Sec. 202. Operation Of Rule As To Failure Of Lease

As a practical proposition, the rule that commissions for the full term of a lease are earned when the lease is signed, regardless of any subsequent failure on the part of the tenant, may sometimes work a hardship on the landlord, as he may have paid or be compelled to pay the broker more for his commissions than he collects rent from the tenant, should the tenant fail to pay his rent under the lease. As a legal proposition, however, the landlord has his remedy against the tenant by suit to collect the rent as it becomes due, as long as the lease runs and the property fails to bring the rental agreed on in the lease. If the tenant is financially irresponsible and judgment against him would be uncollectible, the situation is still the same. The law gives the landlord a remedy by suit, but the law does not guarantee successful collection of any judgment obtained by the remedy.
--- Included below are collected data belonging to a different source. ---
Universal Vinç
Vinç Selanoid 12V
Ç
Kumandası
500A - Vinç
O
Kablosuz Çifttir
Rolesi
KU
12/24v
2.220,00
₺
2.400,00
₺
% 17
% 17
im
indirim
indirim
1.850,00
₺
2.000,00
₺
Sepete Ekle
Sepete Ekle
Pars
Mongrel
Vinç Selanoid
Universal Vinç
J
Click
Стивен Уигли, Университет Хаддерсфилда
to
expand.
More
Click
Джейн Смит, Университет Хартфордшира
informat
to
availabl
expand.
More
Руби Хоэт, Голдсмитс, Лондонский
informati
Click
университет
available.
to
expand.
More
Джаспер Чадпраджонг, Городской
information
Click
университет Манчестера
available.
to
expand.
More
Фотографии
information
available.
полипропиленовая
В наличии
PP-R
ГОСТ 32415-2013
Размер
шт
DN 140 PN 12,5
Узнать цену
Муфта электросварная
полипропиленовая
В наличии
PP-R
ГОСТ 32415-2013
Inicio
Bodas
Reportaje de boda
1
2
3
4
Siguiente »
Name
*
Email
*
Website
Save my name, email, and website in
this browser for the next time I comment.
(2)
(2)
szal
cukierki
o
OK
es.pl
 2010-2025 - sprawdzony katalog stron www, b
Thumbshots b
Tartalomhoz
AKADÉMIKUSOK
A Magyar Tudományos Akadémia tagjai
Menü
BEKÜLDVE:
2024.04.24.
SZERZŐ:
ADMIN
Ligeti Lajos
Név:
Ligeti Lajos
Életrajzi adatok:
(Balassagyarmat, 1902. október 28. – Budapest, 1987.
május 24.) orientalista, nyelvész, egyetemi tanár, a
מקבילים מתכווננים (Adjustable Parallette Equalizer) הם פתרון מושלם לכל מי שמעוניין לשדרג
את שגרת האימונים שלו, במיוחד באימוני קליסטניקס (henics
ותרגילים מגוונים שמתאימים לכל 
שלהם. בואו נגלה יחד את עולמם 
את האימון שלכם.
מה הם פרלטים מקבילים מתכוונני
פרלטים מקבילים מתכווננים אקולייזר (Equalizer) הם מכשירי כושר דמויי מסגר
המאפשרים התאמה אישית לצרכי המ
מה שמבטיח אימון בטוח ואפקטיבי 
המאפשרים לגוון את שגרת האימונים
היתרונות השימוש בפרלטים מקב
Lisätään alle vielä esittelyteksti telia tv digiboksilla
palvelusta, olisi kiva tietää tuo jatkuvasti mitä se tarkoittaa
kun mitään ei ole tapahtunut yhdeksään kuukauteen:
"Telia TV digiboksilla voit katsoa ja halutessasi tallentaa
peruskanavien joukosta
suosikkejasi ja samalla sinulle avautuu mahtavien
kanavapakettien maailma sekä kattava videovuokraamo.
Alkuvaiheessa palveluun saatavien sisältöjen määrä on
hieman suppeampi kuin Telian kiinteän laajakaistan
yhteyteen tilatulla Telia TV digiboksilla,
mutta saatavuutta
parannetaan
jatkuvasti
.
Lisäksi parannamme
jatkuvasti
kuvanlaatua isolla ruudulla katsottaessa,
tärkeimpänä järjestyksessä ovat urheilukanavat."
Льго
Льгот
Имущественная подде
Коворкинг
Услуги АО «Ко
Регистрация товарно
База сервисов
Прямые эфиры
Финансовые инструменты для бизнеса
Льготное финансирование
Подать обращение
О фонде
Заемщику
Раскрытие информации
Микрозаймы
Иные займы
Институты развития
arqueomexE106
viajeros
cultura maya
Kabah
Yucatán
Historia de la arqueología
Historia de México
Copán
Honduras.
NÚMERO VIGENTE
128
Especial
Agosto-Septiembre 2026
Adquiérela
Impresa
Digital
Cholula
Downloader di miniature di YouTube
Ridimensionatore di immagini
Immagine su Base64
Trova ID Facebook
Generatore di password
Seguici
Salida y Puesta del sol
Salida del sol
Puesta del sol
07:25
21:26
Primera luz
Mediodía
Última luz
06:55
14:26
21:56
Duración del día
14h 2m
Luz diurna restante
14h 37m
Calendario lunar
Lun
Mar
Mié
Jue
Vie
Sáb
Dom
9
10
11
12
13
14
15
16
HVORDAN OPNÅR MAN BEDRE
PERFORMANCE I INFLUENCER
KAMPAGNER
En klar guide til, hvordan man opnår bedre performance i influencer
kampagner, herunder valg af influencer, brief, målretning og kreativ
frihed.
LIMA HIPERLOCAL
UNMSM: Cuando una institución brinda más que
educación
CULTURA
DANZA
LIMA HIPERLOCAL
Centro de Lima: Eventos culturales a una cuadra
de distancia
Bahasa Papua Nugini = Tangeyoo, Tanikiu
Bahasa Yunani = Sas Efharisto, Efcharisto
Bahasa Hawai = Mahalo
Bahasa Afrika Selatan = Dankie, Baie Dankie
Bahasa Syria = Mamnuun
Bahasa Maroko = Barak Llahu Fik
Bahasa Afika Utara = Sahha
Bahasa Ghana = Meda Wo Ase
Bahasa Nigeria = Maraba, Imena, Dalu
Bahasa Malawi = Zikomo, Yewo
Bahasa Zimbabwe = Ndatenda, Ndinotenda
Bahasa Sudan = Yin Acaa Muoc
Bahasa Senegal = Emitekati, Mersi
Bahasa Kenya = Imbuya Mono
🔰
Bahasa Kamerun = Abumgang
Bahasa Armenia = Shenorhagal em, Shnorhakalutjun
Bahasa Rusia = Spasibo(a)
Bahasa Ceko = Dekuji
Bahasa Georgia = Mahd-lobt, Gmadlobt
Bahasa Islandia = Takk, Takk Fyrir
Moreover, the landlord having entered into the lease with the tenant, the former is deemed to have accepted the latter as satisfactory, and if the landlord has not satisfied himself of the financial standing of the proposed tenant before entering into the lease, he has himself to blame.12

Further, in some states, New York for one, if the landlord dispossesses the tenant for non-payment of rent, such dispossess puts an end to the lease unless the lease specifically provides to the contrary.13 And the provision in the lease to the contrary must be explicit. Having dispossessed the tenant and thus put an end to the lease, the landlord cannot recover any rent subsequently accruing, unless, as stated, the lease specifically so allows.

12 See Sec. 153-155 supra.

13 N. Y. Code of Civil Procedure, Sec. 2263.